[Available records Boundary: Start]
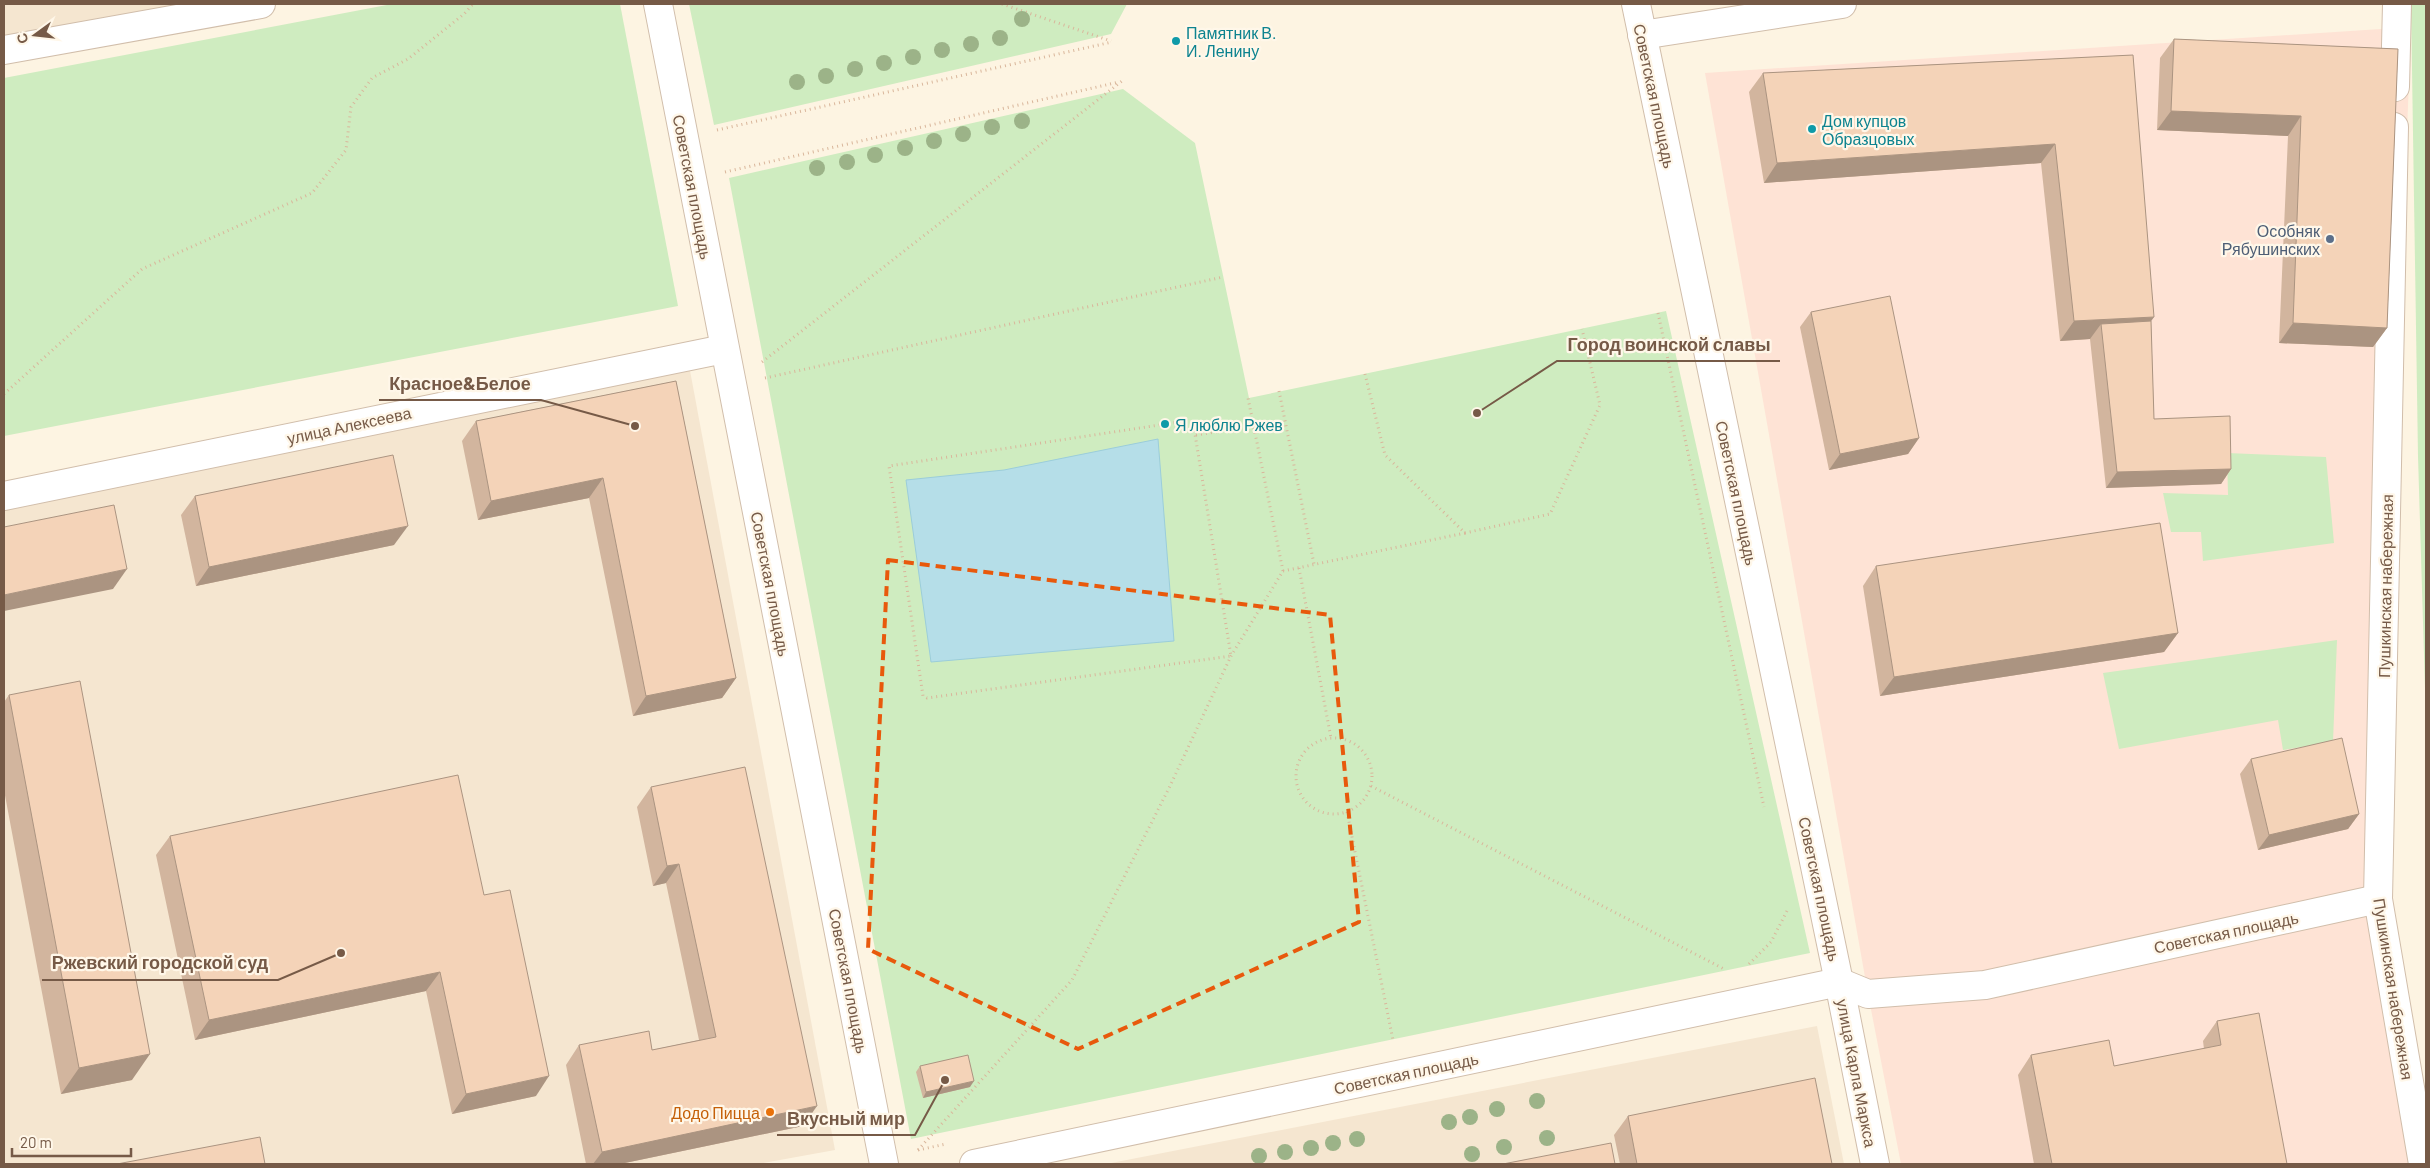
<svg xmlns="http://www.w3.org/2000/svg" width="2430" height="1168" font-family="Barlow,sans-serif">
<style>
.residential{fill:#f5e6d0}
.commercial{fill:#fee3d5}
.green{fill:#cfecc0}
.water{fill:#b5dee8;stroke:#9bcdda}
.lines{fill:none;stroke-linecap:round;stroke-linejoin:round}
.minor-casing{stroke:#d1beab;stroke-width:30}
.path{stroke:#d9b69b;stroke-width:3;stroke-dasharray:1 4;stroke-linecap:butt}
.minor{stroke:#fff;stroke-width:28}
.tree{fill:#9cb388}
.wall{fill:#d2b59e}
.shaded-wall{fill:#ab9481}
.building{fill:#f4d3b8;stroke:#ab9481}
.marked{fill:none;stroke:#e8590c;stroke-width:4;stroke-dasharray:10 6;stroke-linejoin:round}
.culture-dot{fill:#0f9aa8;stroke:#fff7e9;stroke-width:2}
.service-dot{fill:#5c6f8a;stroke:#fff7e9;stroke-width:2}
.food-dot{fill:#e8710a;stroke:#fff7e9;stroke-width:2}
.labels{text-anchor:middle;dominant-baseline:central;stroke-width:4.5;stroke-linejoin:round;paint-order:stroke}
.culture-label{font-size:16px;fill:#0d838f;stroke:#fff7e9;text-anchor:start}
.street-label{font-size:16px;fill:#765a47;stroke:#fff7e9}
.service-label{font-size:16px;fill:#4e5e75;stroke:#fff7e9;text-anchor:end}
.food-label{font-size:16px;fill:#c56008;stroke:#fff7e9;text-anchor:end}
.leader{fill:none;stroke:#765a47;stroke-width:2}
.callout-dot{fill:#765a47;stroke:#fff7e9;stroke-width:2}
.callout-label{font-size:18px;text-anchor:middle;font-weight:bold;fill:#765a47;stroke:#fff7e9;stroke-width:4.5;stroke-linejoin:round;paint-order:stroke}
</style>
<rect width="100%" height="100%" fill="#fdf4e2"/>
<g class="residential">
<path d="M 4,4 L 243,4 L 4,48 Z"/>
<path d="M 686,349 L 835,1150 L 758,1164 L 4,1164 L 4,484 Z"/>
<path d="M 1817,1026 L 1844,1164 L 1106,1164 Z"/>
</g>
<path class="commercial" d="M 2411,27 L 2378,896 L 2419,1164 L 1901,1164 L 1868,994 L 1705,73 Z"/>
<g class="green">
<path d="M 392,4 L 620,4 L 678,306 L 4,436 L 4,78 Z"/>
<path d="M 689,4 L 1127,4 L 1111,34 L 714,125 Z"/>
<path d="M 2411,4 L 2426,4 L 2426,722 L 2418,456 Z"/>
<path d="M 1123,89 L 1195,143 L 1249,398 L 1666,311 L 1810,953 L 911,1139 L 729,178 Z"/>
<path d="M 2227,453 L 2326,457 L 2334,543 L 2203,561 L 2201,532 L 2171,532 L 2163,493 L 2228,495 Z"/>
<path d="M 2337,640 L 2333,742 L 2283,750 L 2278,720 L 2119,749 L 2103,673 Z"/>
</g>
<path class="water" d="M 1158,439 L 1174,641 L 931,662 L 906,480 L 1004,470 Z"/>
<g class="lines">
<defs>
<g id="minor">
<path d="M 658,4 L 884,1164"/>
<path d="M 1636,4 L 1839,982 L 1875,1164"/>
<path d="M 1642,35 L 1842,4"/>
<path d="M 4,50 L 261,4"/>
<path d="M 2395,87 L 2397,4"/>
<path d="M 2394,127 L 2378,899 L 2423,1164"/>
<path d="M 4,496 L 724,349"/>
<path d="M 974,1164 L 1839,982 L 1868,994 L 1985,985 L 2378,899"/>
</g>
</defs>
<use href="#minor" class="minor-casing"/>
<g class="path">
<path d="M 1002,4 L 1111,41"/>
<path d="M 717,130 L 1112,42"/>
<path d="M 725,172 L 1119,82"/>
<path d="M 1658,313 L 1764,807"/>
<path d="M 762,362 L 1122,81"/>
<path d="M 1365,374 L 1385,455 L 1465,533 L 1550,514 L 1600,405 L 1582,329"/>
<path d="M 765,378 L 1223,277"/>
<path d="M 1279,391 L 1314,564"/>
<path d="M 4,394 L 142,269 L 312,193 L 346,150 L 351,107 L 372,78 L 408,59 L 464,14 L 473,4"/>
<path d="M 1186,421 L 1192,422 L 1194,428 L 1231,656 L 927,698 L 923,696 L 889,466 Z"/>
<path d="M 1196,435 L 1254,426"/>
<path d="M 1299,568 L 1331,738"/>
<path d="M 1283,571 L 1465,533"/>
<circle cx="1334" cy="776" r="38"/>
<path d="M 1371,786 L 1726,970"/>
<path d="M 1347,812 L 1393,1040"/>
<path d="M 1749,964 L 1771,942 L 1787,911"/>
<path d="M 918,1150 L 946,1144"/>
<path d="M 918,1150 L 1072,980 L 1170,786 L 1231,656 L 1283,571 L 1248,398"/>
</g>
<use href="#minor" class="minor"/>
</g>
<g class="tree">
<circle cx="1022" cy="19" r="8"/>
<circle cx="1000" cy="38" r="8"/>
<circle cx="971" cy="44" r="8"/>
<circle cx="942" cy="50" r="8"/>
<circle cx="913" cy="57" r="8"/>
<circle cx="884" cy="63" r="8"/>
<circle cx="855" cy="69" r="8"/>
<circle cx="826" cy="76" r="8"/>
<circle cx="797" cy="82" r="8"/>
<circle cx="1022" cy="121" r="8"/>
<circle cx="992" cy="127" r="8"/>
<circle cx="963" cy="134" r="8"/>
<circle cx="934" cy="141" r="8"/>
<circle cx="905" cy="148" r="8"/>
<circle cx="875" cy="155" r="8"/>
<circle cx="847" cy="162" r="8"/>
<circle cx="817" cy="168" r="8"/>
<circle cx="1537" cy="1101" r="8"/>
<circle cx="1497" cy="1109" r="8"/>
<circle cx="1470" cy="1117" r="8"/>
<circle cx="1449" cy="1122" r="8"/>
<circle cx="1547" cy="1138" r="8"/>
<circle cx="1357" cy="1139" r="8"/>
<circle cx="1333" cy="1143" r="8"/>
<circle cx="1504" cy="1147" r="8"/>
<circle cx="1311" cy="1148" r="8"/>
<circle cx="1285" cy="1152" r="8"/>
<circle cx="1472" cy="1154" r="8"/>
<circle cx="1259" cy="1156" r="8"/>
</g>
<g class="wall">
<path d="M 2174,39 L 2398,49 L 2387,328 L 2373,347 L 2279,343 L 2288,136 L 2157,130 L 2160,58 Z"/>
<path d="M 2133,55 L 2151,321 L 2154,419 L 2231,469 L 2221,484 L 2106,488 L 2090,339 L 2060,341 L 2041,163 L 1764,183 L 1749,92 L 1763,73 Z"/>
<path d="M 1811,312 L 1919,438 L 1908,454 L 1829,470 L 1800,327 Z"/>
<path d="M 676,381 L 736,678 L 722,698 L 633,716 L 589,498 L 478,520 L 462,441 L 476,421 Z"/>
<path d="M 195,496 L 394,545 L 196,586 L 181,515 Z"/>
<path d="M 1876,566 L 2178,633 L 2164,652 L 1880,696 L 1863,586 Z"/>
<path d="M 9,695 L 132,1080 L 61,1094 L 4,790 L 4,702 Z"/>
<path d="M 2251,759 L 2359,814 L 2348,829 L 2258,850 L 2240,774 Z"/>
<path d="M 651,787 L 803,1126 L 620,1164 L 586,1164 L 566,1065 L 579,1045 L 652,1050 L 699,1040 L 666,883 L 653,886 L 637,807 Z"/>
<path d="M 170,836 L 484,895 L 536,1096 L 452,1114 L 426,991 L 195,1040 L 156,855 Z"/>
<path d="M 2217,1021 L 2287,1164 L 2034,1164 L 2018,1075 L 2031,1055 L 2114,1066 L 2204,1049 L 2203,1041 Z"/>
<path d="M 920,1066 L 970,1087 L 923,1098 L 916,1072 Z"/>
<path d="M 1628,1116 L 1832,1164 L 1620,1164 L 1614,1135 Z"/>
</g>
<g class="shaded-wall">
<path d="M 2171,111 L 2301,116 L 2288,136 L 2157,130 Z"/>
<path d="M 2055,144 L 2041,163 L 1764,183 L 1777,163 Z"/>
<path d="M 2154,317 L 2141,336 L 2101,324 L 2090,339 L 2060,341 L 2074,321 Z"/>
<path d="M 2293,323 L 2387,328 L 2373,347 L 2279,343 Z"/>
<path d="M 1919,438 L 1908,454 L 1829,470 L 1840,454 Z"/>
<path d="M 2231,469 L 2221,484 L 2106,488 L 2117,472 Z"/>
<path d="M 603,478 L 589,498 L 478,520 L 491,501 Z"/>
<path d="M 408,526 L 394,545 L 196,586 L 209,567 Z"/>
<path d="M 127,569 L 113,589 L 4,611 L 4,595 Z"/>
<path d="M 2178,633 L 2164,652 L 1880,696 L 1894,677 Z"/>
<path d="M 736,678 L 722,698 L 633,716 L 646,696 Z"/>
<path d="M 2359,814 L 2348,829 L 2258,850 L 2269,835 Z"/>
<path d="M 679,864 L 666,883 L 653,886 L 667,866 Z"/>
<path d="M 440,972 L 426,991 L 195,1040 L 209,1020 Z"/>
<path d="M 150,1054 L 132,1080 L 61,1094 L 79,1068 Z"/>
<path d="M 549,1076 L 536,1096 L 452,1114 L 466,1094 Z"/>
<path d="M 974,1081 L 970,1087 L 923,1098 L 926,1092 Z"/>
<path d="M 817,1106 L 803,1126 L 620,1164 L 593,1164 L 602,1152 Z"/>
</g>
<g class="building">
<path d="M 2174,39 L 2398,49 L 2387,328 L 2293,323 L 2301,116 L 2171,111 Z"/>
<path d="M 2133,55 L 2154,317 L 2074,321 L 2055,144 L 1777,163 L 1763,73 Z"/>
<path d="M 1890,296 L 1919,438 L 1840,454 L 1811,312 Z"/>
<path d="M 2151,321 L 2154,419 L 2230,416 L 2231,469 L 2117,472 L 2101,324 Z"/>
<path d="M 676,381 L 736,678 L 646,696 L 603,478 L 491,501 L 476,421 Z"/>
<path d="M 393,455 L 408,526 L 209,567 L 195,496 Z"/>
<path d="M 114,505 L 127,569 L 4,595 L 4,527 Z"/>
<path d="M 2160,523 L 2178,633 L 1894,677 L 1876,566 Z"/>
<path d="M 80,681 L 150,1054 L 79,1068 L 9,695 Z"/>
<path d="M 2342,738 L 2359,814 L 2269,835 L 2251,759 Z"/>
<path d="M 745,767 L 817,1106 L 602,1152 L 579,1045 L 649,1031 L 652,1050 L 716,1037 L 679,864 L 667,866 L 651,787 Z"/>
<path d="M 458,775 L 484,895 L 510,890 L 549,1076 L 466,1094 L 440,972 L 209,1020 L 170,836 Z"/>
<path d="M 2259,1013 L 2287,1164 L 2052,1164 L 2031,1055 L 2109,1040 L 2114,1066 L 2221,1045 L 2217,1021 Z"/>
<path d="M 968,1055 L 974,1081 L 926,1092 L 920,1066 Z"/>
<path d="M 1815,1078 L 1832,1164 L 1637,1164 L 1628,1116 Z"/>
<path d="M 260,1137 L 265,1164 L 117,1164 Z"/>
<path d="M 1611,1143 L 1615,1164 L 1503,1164 Z"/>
</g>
<path class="marked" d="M 888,560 L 1330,615 L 1359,922 L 1078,1049 L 868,949 Z"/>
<g class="culture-dot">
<circle cx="1176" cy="41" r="5"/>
<circle cx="1812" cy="129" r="5"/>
<circle cx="1165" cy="424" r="5"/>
</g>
<circle class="service-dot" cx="2330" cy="239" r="5"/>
<circle class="food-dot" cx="770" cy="1112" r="5"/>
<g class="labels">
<g class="culture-label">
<text x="1186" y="32">Памятник В.<tspan x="1186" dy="18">И. Ленину</tspan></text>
<text x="1822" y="120">Дом купцов<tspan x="1822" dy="18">Образцовых</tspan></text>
<text x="1175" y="424">Я люблю Ржев</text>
</g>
<g class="street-label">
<text transform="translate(1655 96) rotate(78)">Советская площадь</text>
<text transform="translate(693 187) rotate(79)">Советская площадь</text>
<text transform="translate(349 425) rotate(-12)">улица Алексеева</text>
<text transform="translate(1737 493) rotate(78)">Советская площадь</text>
<text transform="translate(771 584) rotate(79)">Советская площадь</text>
<text transform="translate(2385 586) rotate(-89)">Пушкинская набережная</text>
<text transform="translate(1820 889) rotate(78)">Советская площадь</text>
<text transform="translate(2226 932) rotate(-12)">Советская площадь</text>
<text transform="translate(849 981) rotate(79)">Советская площадь</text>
<text transform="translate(2394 989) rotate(81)">Пушкинская набережная</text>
<text transform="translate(1406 1073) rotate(-12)">Советская площадь</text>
<text transform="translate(1857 1073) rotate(79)">улица Карла Маркса</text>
</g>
<g class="service-label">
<text x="2320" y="230">Особняк<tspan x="2320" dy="18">Рябушинских</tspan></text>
</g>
<g class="food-label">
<text x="760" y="1112">Додо Пицца</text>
</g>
</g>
<path class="leader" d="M1477 413L1557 361H1780M635 426L541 400H379M341 953L278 980H42M945 1080L915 1135H777"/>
<g class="callout-dot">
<circle cx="1477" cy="413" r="5"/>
<circle cx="635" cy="426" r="5"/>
<circle cx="341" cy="953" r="5"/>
<circle cx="945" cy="1080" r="5"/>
</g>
<g class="callout-label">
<text x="1669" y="351">Город воинской славы</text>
<text x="460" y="390">Красное&amp;Белое</text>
<text x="160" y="969">Ржевский городской суд</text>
<text x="846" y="1125">Вкусный мир</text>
</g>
<rect width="2430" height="1168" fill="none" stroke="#765a47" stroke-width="10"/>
<g transform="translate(35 35) rotate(255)" stroke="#fff7e9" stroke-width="4" paint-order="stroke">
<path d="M0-4L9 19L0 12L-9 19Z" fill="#765a47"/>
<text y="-8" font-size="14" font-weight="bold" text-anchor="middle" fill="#765a47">С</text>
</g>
<path d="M12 1148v8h119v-8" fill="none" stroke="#765a47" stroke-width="2.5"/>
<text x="20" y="1148" font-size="15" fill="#765a47" stroke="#fff7e9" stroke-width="4" paint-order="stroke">20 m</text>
</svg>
[Available records Boundary: End]
## Work to be completed
Check every line of the entries for "linecap" and report how many lines contain it, without any other words.

## Output below
2